Activity |
Edit the stretch from the line containing "left hip: (820, 383, -7)" through the line containing "left shoulder: (676, 279, 29)" so that "ankle" becomes "foot" wherever it appears, and give those lines again with nothing else changed. Leave the pictures out of your answer.

Data for review |

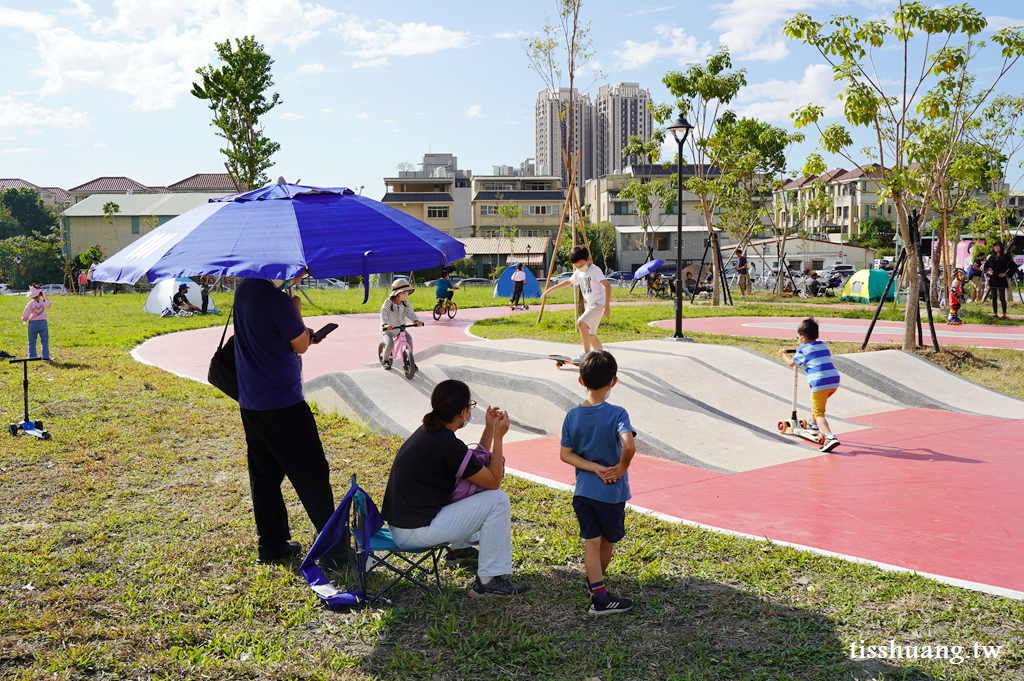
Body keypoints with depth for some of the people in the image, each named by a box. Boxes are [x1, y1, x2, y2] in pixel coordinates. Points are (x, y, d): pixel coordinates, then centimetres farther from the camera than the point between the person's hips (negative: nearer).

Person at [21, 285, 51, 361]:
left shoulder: (30, 304, -12)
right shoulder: (44, 302, -6)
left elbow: (24, 318, -12)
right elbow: (49, 304, 23)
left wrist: (23, 318, 11)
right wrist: (45, 297, 36)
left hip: (33, 323, -1)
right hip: (43, 323, 1)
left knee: (32, 341, 11)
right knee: (44, 340, 6)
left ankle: (31, 356, 10)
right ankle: (45, 356, 1)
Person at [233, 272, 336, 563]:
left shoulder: (244, 288, 7)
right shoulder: (277, 299, -20)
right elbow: (301, 346, -10)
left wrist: (301, 332, 9)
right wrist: (296, 308, 2)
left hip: (249, 402, 8)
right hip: (282, 401, -8)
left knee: (264, 474, 14)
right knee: (312, 473, 1)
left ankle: (271, 543, 21)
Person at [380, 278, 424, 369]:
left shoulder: (405, 302, 0)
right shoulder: (389, 302, -16)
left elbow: (410, 312, -3)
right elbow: (383, 313, -25)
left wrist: (416, 321, -24)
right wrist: (385, 325, -43)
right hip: (388, 330, -5)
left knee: (409, 338, -18)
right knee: (390, 345, -25)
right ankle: (384, 360, 5)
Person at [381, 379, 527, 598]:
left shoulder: (427, 431, 8)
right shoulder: (448, 445, -21)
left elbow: (476, 465, 18)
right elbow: (494, 481, -12)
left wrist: (490, 429, 13)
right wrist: (498, 437, -6)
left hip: (399, 522, 10)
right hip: (416, 532, -10)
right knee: (498, 501, -8)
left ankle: (460, 549, 37)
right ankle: (488, 581, -3)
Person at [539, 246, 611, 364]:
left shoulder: (594, 270, -14)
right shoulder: (578, 273, 11)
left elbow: (608, 286, -20)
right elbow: (569, 282, 28)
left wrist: (607, 306, -27)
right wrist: (550, 290, 29)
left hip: (599, 304, -9)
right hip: (590, 305, 9)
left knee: (581, 322, -27)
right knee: (590, 335, 10)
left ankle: (586, 353, -24)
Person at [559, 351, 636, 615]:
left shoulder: (572, 415, -3)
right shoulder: (616, 414, -17)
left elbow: (565, 454, -4)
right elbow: (629, 446, -32)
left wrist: (596, 468, -7)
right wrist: (621, 468, -16)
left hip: (583, 490, 3)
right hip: (611, 491, -3)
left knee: (591, 541, 8)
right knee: (608, 540, 19)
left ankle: (599, 593, 8)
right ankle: (596, 580, 36)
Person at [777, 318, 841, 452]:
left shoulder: (803, 349, 3)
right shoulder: (824, 346, 21)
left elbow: (792, 363, 15)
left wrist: (784, 354, 34)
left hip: (820, 383, -7)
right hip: (835, 380, 7)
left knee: (819, 413, -9)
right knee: (815, 401, 32)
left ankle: (830, 437, -29)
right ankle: (815, 426, 48)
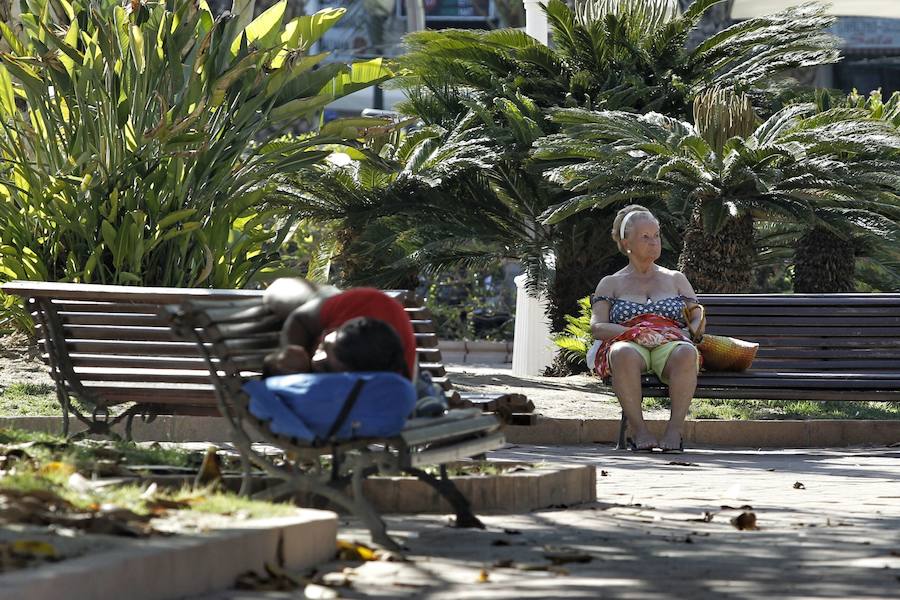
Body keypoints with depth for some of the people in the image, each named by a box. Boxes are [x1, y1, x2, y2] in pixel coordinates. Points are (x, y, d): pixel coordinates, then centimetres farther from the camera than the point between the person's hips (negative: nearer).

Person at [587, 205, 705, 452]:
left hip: (670, 345, 1)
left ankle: (675, 429, -43)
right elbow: (597, 326, 9)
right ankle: (639, 430, -42)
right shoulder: (611, 283, 23)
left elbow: (698, 318, 22)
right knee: (623, 354, -43)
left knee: (686, 353, -40)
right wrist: (635, 332, -9)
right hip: (628, 342, -1)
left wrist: (689, 333, -3)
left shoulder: (676, 279, 29)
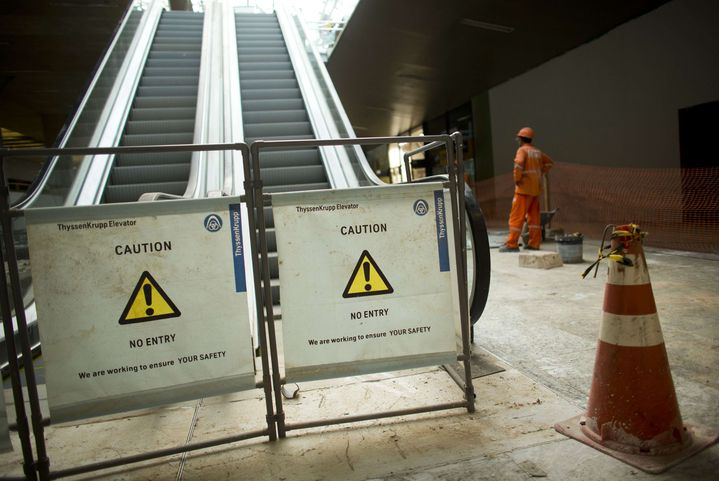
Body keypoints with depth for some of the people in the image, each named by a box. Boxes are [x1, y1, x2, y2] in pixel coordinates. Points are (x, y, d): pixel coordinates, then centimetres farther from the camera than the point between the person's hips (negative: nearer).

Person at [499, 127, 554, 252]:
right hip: (536, 188, 8)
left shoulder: (522, 150, -8)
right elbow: (549, 163, 26)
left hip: (524, 188, -8)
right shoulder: (537, 151, 15)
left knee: (517, 216, -6)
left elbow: (518, 164, -26)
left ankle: (512, 244, -6)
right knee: (534, 216, 10)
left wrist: (517, 179, -15)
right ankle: (534, 243, 13)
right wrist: (539, 173, 19)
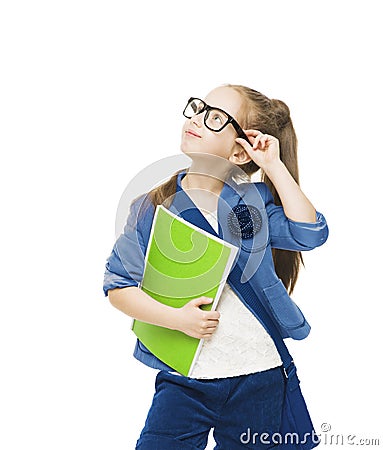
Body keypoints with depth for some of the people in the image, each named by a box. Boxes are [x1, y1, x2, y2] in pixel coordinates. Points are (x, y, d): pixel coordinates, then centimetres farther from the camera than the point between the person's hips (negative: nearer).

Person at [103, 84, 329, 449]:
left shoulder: (254, 200, 0)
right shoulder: (153, 207, -3)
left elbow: (309, 233, -14)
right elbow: (118, 286, -4)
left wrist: (275, 167, -14)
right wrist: (176, 318, -17)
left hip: (259, 378, 1)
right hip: (184, 381, 0)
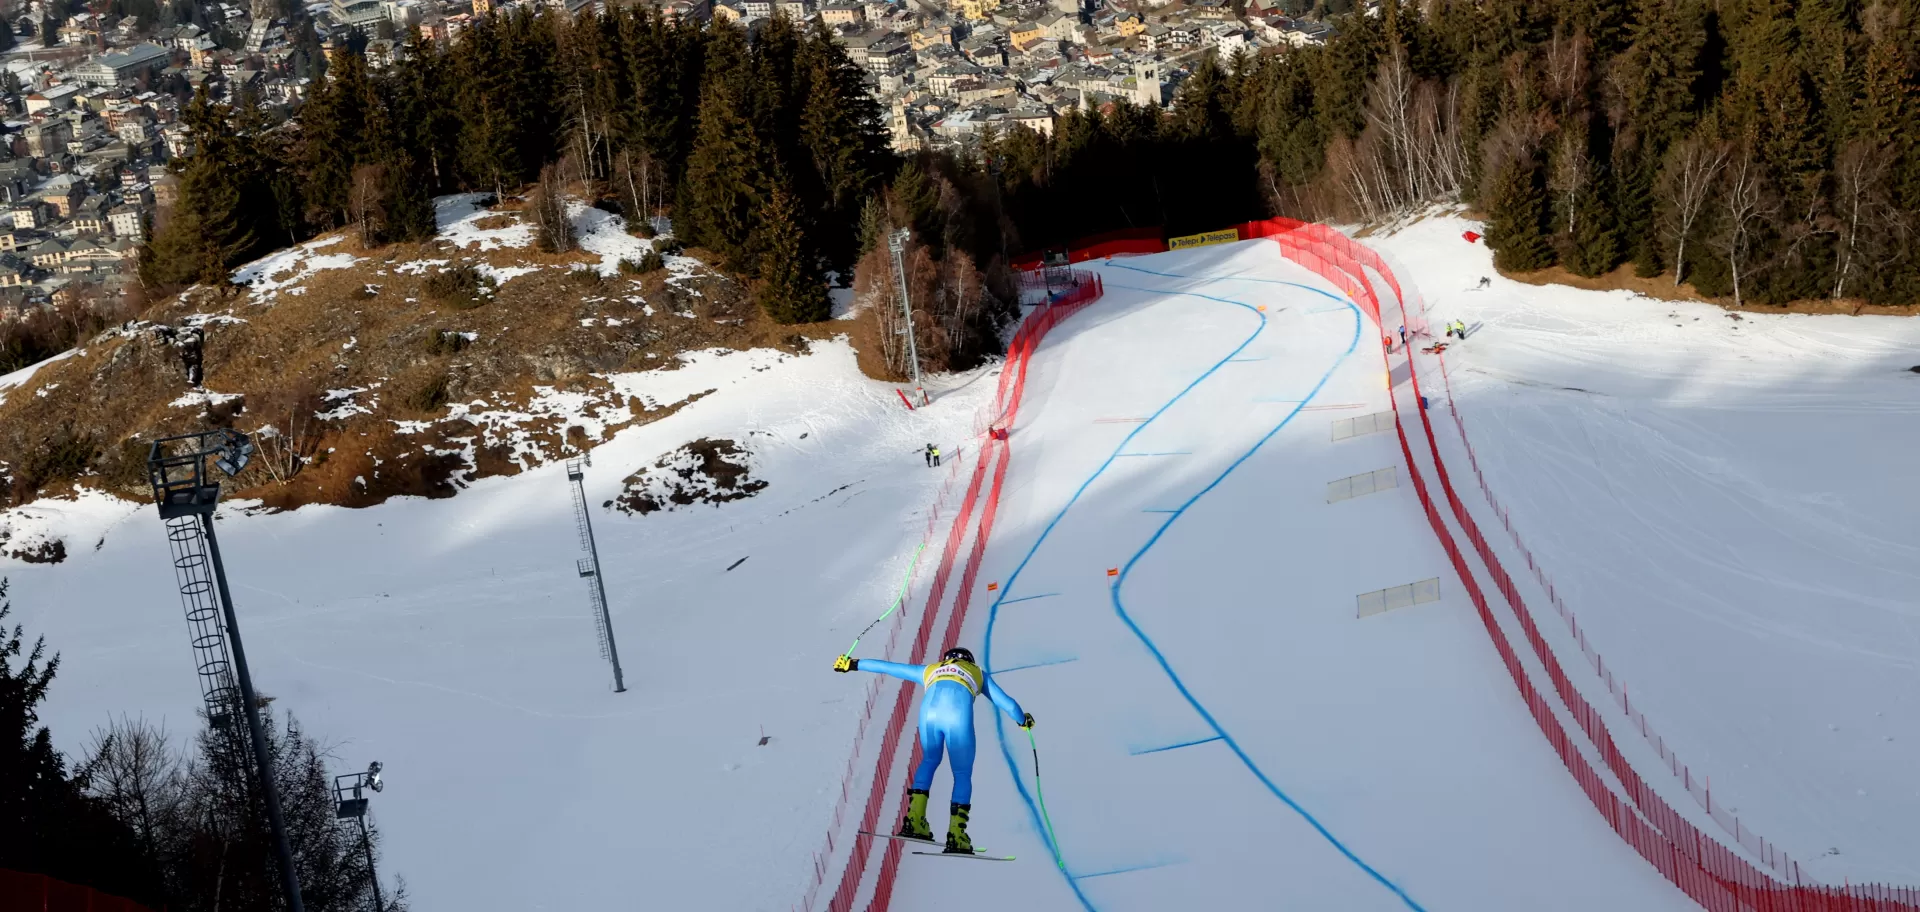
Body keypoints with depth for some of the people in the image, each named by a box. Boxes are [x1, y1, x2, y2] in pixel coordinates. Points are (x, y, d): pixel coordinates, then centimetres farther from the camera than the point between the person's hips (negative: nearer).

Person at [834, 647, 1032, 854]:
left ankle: (914, 820, 16)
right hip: (958, 714, -2)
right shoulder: (978, 673, 36)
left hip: (930, 709, 2)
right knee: (963, 775, 13)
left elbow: (886, 666, 44)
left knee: (930, 760, 28)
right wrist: (1023, 720, 56)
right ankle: (956, 836, 3)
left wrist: (853, 664, 54)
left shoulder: (932, 670, 39)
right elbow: (1007, 703, 37)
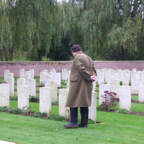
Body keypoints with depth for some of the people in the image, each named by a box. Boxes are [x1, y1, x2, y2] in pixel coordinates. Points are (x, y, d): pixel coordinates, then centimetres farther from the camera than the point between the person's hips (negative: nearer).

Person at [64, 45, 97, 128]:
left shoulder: (77, 58, -10)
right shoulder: (88, 58, 16)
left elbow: (82, 69, -20)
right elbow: (93, 69, 11)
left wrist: (89, 77, -13)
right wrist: (93, 76, -6)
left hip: (78, 83, -8)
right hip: (87, 86, 8)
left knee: (73, 102, -4)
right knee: (84, 103, 9)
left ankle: (73, 122, -8)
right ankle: (84, 122, 10)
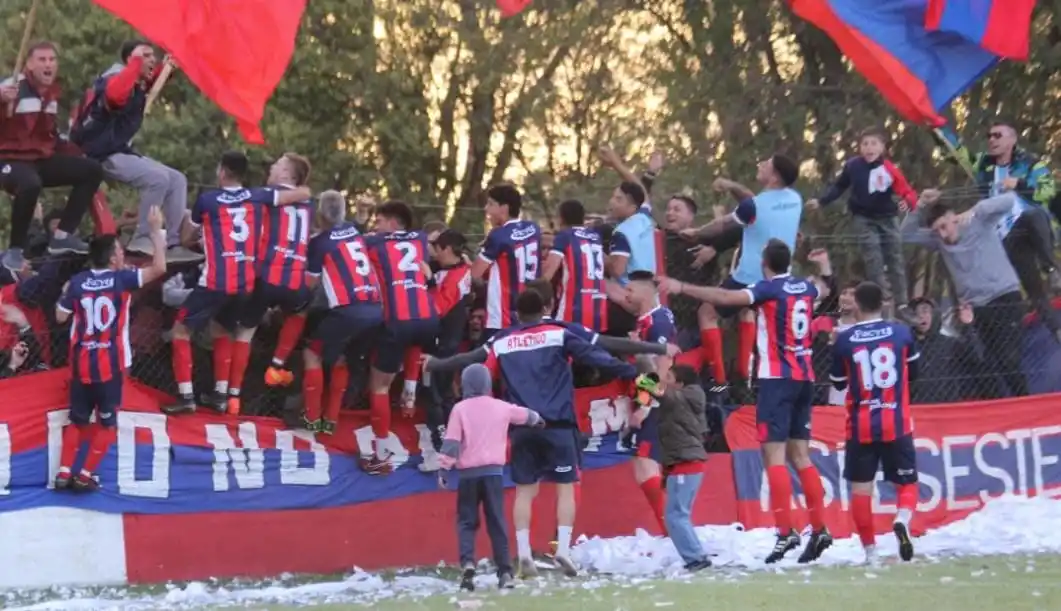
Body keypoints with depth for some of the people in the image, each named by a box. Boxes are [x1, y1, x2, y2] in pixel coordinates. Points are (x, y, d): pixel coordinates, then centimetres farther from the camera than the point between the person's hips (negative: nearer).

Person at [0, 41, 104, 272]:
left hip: (42, 159, 9)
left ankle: (62, 236, 0)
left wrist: (68, 154, 17)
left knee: (92, 170, 3)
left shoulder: (53, 92, 11)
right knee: (30, 184, -41)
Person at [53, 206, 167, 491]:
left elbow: (60, 317, 6)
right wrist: (156, 229, -10)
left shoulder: (77, 282, -1)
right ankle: (85, 476, 4)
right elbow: (159, 268, -16)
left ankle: (64, 473, 9)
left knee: (77, 420, 16)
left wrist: (64, 295, 24)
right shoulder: (122, 279, -10)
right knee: (107, 423, 9)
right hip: (109, 364, -3)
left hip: (81, 363, 3)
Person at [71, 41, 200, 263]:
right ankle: (141, 241, -18)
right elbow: (115, 95, -42)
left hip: (121, 152, 10)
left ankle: (174, 244, -3)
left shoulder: (139, 85, 11)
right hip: (101, 156, -10)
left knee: (177, 180, 5)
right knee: (158, 177, -26)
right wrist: (135, 62, -31)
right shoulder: (115, 79, -17)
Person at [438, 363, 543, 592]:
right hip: (493, 471, 2)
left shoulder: (460, 409, -1)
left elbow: (451, 442, -7)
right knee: (497, 522, 4)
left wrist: (444, 469, -3)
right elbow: (525, 415, 29)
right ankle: (505, 572, -1)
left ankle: (467, 562, -18)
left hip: (468, 472, -2)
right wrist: (537, 419, 51)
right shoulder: (501, 408, 9)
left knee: (467, 521, 5)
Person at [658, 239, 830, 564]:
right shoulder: (806, 288, 11)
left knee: (774, 455, -9)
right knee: (800, 455, 13)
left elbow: (727, 297, -24)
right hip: (805, 378, 7)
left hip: (777, 378, -7)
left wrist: (682, 288, -22)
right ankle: (819, 529, 10)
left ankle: (786, 531, -19)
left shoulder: (769, 289, -9)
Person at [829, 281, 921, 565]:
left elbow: (838, 384, 8)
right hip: (896, 424, 1)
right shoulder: (902, 333, -1)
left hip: (861, 427, 0)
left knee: (861, 489, 8)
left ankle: (870, 551, 5)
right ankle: (903, 518, -21)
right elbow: (913, 373, 14)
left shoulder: (844, 340, -5)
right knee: (907, 483, 10)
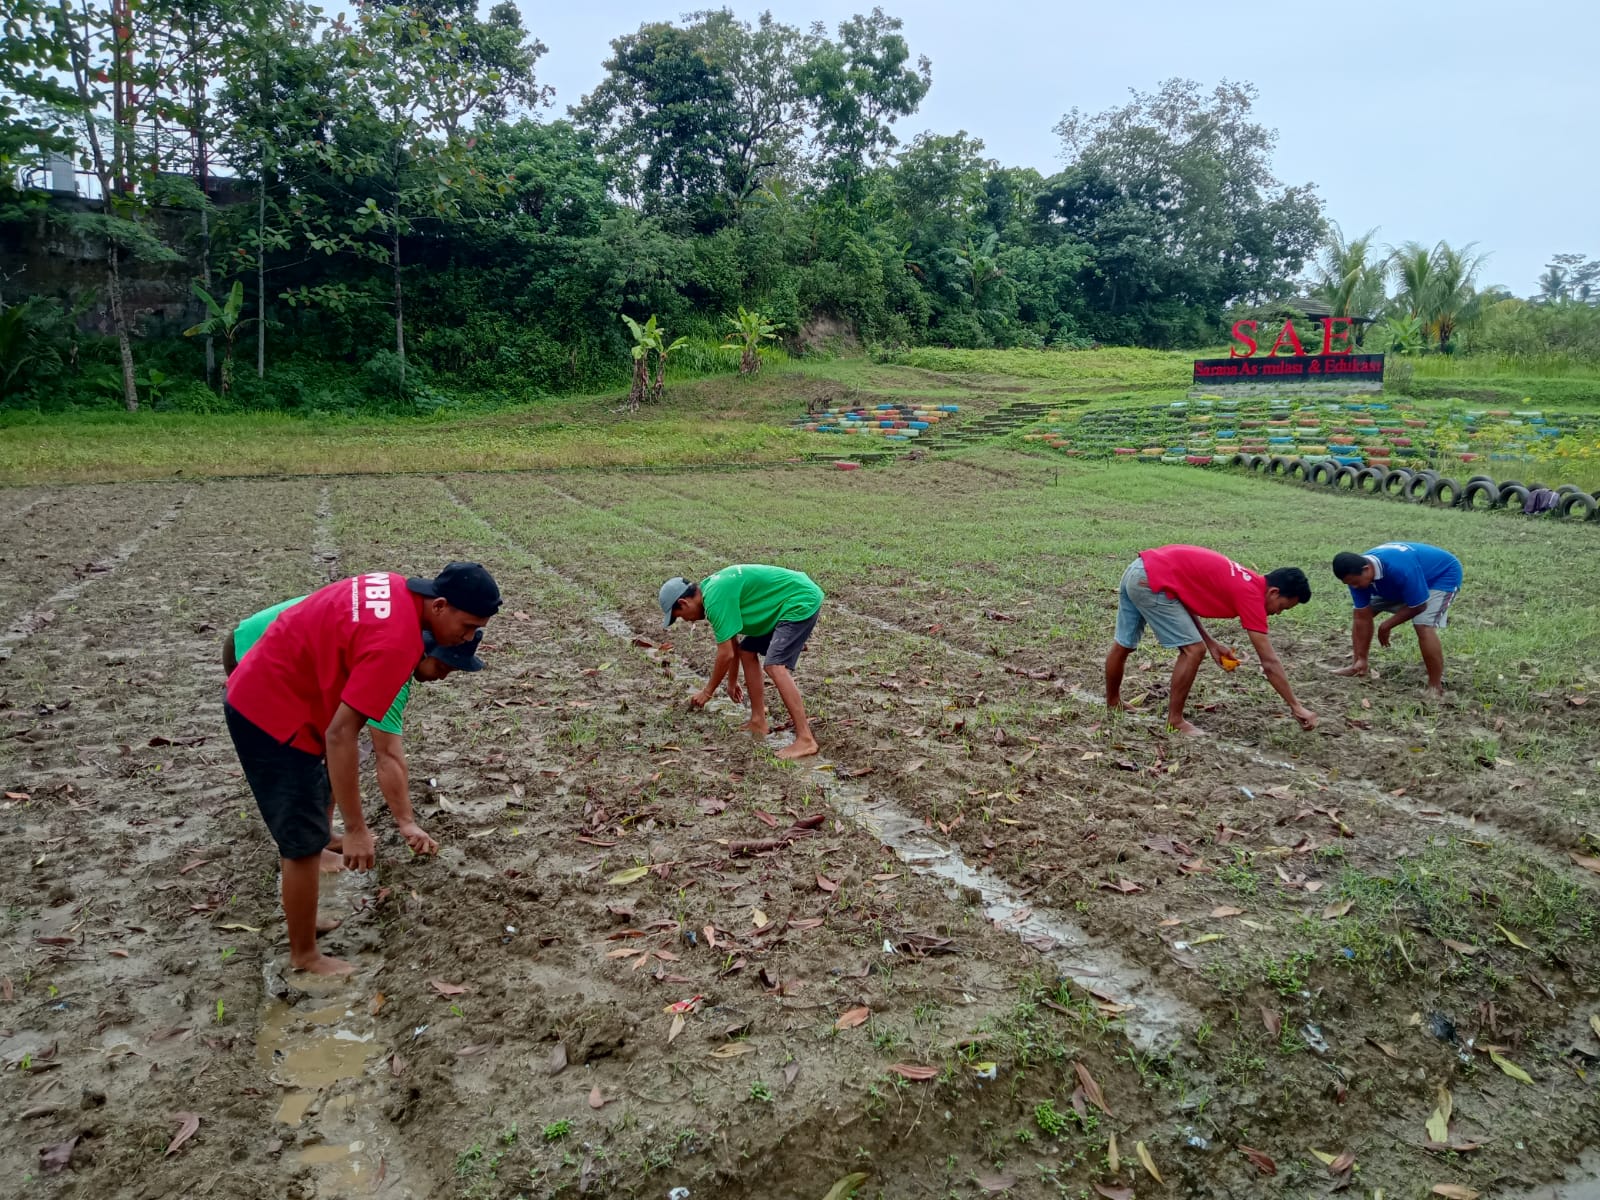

Written answer |
left hip: (820, 383, -7)
right hip: (835, 380, 7)
left knee: (819, 413, -9)
right knee: (815, 401, 32)
left foot: (830, 437, -29)
right foot: (815, 426, 48)
Body keypoints with depth for some of the people in the image, each named by a box. Boxes are [x1, y1, x2, y2] in pixel coordinates. Points are (x, y, d): pixel coordinates, then centimetres farther from the camera than the point between the person's hips (negative: nearer).

Person at [587, 205, 705, 452]:
left hip: (670, 345, 1)
left foot: (675, 429, -43)
right elbow: (597, 326, 9)
right foot: (639, 430, -42)
right shoulder: (611, 283, 23)
left elbow: (698, 318, 22)
right knee: (623, 354, -43)
left knee: (686, 353, -40)
right wrist: (635, 332, -9)
right hip: (628, 342, -1)
left wrist: (689, 333, -3)
left shoulder: (676, 279, 29)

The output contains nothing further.